→ **Exercises**:
[1] In the passage on Israel and Hezbollah, how many people are said to have fled their homes on either side of the Israeli-Lebanese border over the nine months prior?
[2] From the passage on Israel and Hezbollah, reproduce verbatim the part that opens with the words containing "Last Tuesday, Israel’s" and closes with "capital of Beirut.".

→ **Provided passage**:
-- -- --

Last Tuesday, Israel’s military approved a plan to invade Lebanon to fight its dominant militia, Hezbollah. Hezbollah’s leader issued his strongest threats against Israel in years the following day. And the U.S., Israel’s most powerful ally, has indicated that it will not block an Israeli offensive.

That’s just the past week. Over the nine months prior, more than 150,000 people on either side of the Israeli-Lebanese border have fled their homes as alternating rounds of Hezbollah rockets and Israeli airstrikes have steadily expanded. The attacks have extended beyond the two sides’ border combat facilities, killing nearly 100 Lebanese civilians and 10 Israeli civilians, rendering southern Lebanon “uninhabitable” and striking journalists, the U.S.-backed Lebanese military and even Lebanon’s capital of Beirut.

Yet the U.S. and Israel argue they can still avoid a new Middle East war in Lebanon, a conflict that would be catastrophic and worsen regional instability already exacerbated by the Gaza conflict.

In public remarks at the Pentagon on Tuesday, Defense Secretary Lloyd Austin and his Israeli counterpart Yoav Gallant projected hope for U.S.-led attempts at a deal between Israel and Hezbollah that prevents all-out fighting. Negotiations can prevent “terrible consequences,” Austin said, while Gallant spoke of “working closely together to achieve an agreement” that convinces his country and its Lebanese foe to cease hostilities.

-- -- --

→ **Dataset excerpts**:
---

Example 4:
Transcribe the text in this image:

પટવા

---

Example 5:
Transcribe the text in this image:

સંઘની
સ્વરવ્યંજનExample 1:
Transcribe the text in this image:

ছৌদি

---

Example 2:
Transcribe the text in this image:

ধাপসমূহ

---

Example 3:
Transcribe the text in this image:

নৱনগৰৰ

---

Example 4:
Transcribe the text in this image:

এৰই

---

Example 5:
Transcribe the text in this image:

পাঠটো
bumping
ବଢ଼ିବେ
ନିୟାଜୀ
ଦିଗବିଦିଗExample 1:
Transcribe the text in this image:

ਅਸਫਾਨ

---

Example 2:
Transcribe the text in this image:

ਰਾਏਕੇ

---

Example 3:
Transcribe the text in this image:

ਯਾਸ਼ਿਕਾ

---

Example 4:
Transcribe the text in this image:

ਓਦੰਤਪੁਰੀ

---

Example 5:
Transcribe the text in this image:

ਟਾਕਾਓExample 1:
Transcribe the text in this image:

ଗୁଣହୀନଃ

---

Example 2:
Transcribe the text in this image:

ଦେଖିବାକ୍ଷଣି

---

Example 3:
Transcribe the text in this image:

-- -- --

→ **Answers for this exercise**:
[1] More than 150,000 people.

[2]
Last Tuesday, Israel’s military approved a plan to invade Lebanon to fight its dominant militia, Hezbollah. Hezbollah’s leader issued his strongest threats against Israel in years the following day. And the U.S., Israel’s most powerful ally, has indicated that it will not block an Israeli offensive.

That’s just the past week. Over the nine months prior, more than 150,000 people on either side of the Israeli-Lebanese border have fled their homes as alternating rounds of Hezbollah rockets and Israeli airstrikes have steadily expanded. The attacks have extended beyond the two sides’ border combat facilities, killing nearly 100 Lebanese civilians and 10 Israeli civilians, rendering southern Lebanon “uninhabitable” and striking journalists, the U.S.-backed Lebanese military and even Lebanon’s capital of Beirut.